Arche 2012
Arche 2012

John Boyne – Das späte Geständnis des Tristan Sandler

 

Krieg, Liebe und innere Zerstörung

 

Tristan Sandler trägt ein Geheimnis in sich, zumindest für die gesellschaftlichen Normen und Vorstellungen seiner Zeit. Eine Disposition, die ihn bereits, sozusagen, das Elternhaus gekostet hat. Seine Vater hat ihn bereits mit 16 Jahren vor die Tür gesetzt und, beim einzig darauffolgenden und letzten Treffen, kurz bevor Tristan nach Frankreich in den ersten Weltkrieg als Soldat zog, deutliche Worte für Tristan gefunden:

 

„Die Wahrheit ist, Tristan, dass es das Beste für uns alle wäre, wenn dich die Deutschen gleich erwischten“.

 

Was diese „Besonderheit“ aber sein mag, die einen Vater zu solchen Sätzen verleiten, wird im Buch in aller Offenheit erst später deutlich werden.

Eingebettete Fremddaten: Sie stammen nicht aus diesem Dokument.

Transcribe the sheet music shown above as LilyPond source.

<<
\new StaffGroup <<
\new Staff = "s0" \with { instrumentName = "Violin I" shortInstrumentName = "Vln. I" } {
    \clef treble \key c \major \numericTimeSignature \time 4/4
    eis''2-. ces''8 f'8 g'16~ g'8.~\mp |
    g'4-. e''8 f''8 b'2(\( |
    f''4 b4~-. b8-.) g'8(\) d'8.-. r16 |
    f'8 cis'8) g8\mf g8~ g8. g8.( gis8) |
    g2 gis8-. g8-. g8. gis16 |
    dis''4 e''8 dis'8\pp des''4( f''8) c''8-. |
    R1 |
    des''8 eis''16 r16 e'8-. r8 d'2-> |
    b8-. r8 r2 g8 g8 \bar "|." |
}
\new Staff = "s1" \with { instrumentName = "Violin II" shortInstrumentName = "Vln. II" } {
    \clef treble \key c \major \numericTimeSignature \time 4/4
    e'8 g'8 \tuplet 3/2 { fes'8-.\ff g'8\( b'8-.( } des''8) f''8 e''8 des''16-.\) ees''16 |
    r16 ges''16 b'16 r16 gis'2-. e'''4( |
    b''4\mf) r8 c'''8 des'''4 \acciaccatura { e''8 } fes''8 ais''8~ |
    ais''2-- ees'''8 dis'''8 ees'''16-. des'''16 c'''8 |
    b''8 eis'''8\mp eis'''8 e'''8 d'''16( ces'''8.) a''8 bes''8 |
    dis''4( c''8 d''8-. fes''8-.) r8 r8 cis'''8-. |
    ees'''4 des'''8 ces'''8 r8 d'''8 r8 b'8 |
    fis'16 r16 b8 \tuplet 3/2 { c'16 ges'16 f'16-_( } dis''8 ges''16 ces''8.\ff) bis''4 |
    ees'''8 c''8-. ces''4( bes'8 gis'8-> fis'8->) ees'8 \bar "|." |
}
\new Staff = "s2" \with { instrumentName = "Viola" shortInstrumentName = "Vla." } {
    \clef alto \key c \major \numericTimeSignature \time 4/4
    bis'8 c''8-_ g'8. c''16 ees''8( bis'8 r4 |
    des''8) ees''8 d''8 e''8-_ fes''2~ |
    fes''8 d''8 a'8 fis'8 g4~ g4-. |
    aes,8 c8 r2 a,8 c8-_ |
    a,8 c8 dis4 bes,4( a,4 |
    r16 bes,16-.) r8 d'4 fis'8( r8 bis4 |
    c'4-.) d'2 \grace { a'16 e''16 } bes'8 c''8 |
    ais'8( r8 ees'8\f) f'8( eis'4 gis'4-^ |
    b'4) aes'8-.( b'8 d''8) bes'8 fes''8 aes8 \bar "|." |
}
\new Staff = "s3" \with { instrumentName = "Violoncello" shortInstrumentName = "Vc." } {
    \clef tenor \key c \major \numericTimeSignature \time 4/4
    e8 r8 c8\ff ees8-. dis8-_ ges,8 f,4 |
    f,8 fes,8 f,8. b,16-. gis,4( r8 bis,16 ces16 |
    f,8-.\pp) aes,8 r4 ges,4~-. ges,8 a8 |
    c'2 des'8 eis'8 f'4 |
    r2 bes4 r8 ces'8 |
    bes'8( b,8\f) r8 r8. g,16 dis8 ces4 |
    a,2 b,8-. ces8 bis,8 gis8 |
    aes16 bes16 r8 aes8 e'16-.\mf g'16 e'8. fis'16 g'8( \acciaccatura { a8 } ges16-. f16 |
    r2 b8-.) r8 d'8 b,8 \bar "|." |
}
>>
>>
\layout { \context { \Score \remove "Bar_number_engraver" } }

Andeutungsweise allerdings schwingt die besondere Disposition des Protagonisten durchaus schon früh in der Geschichte mit.

 

1919. England arbeitet sich nach den verheerenden Kriegsjahren wieder in das normale Leben zurück, doch die Erinnerungen sind noch frisch, werden durch die vielen Kriegsopfer, die Krüppel hier und da auf den Strassen und in den Gedanken der überlebenden Soldaten noch frisch gehalten. Auch Tristan Sandler hat den Krieg nicht unbeschadet überstanden. Äußerlich mit Narben gekennzeichnet, innerlich mit kaum stabiler Nervenkraft. An einem Tag fährt er von London nach Norwich, um der Schwester seines Kameraden (und besten Freundes), der gefallen ist, deren gesammelte Briefe wieder zu geben und auch zu berichten von ihrem Bruder, der gemeinsamen Zeit in der Ausbildung und an der Front. Doch noch mehr liegt ihm auf dem Herzen, denn für Tristan war das Verhältnis zu Will Bancroft weitaus mehr als nur eine enge Kameradschaft. Jener Will, der außerordentlichen Mut bewies und zu einer starken Persönlichkeit reifte. Weniger als reiner Soldat, viel mehr noch als Mensch. Während Tristan im entscheidenden Augenblick, zumindest in seinen eigenen Augen, versagte und nicht zu seiner Freundschaft und seinen wahren Gefühlen gestanden hat. Ein Versagen, das ihn seitdem innerlich verfolgt.

 

Ruhig, die Atmosphäre der Zeit und im besonderen jene in England präzise mit vielen detaillierten Schilderungen treffend, nimmt John Boyne den Leser mit in eine hoch emotionale Geschichte voller Dramatik, Liebe, Verlust und Trauer. Eine Geschichte, in der die Schrecken des Krieges von ihm ebenso unprätentiös (und gerade durch diesen Stil innerlich mitnehmend) geschildert werden, wie er seinem eigentlichen Thema nachgeht. Der inneren Verbundenheit zweier Menschen, die im äußeren Leben gerade in jener Zeit so schwer nur darstellbar und offen lebbar war. Schon die Ankunft Tristans in seiner Pension  in Norwich in der Gegenwart des Jahre 1919, bei der das Zimmer „Desinfiziert“ werden muss ob einer „unmoralischen Begegnung“ zeigt die Linie, die Boyne im Buch weiter verfolgt. Hier das Erleben der Personen, dort die unnachgiebigen „Standards“ des öffentlichen  Lebens. Standards, die im soldatischen Umgang noch wesentlich stärker akzentuiert vorliegen und zu einem beständigen Druck auf das innere Erleben zumindest Tristans führen. Der sich im entscheidenden Moment als feige erweisen wird und daran innerlich zerbricht.

 

John Boyne legt eine hoch emotionale Geschichte vor, in der er mit seinem ruhigen Stil nuancenreich sowohl die Härten des ersten Weltkrieges als auch die inneren Kämpfe seiner Protagonisten Seite für Seite intensiv offen legt. Trotz einiger Längen in der Darstellung und einer manchmal zu ruhigen Erzählweise ist dies ein sprachlich und inhaltlich berührendes und gut zu lesendes Buch.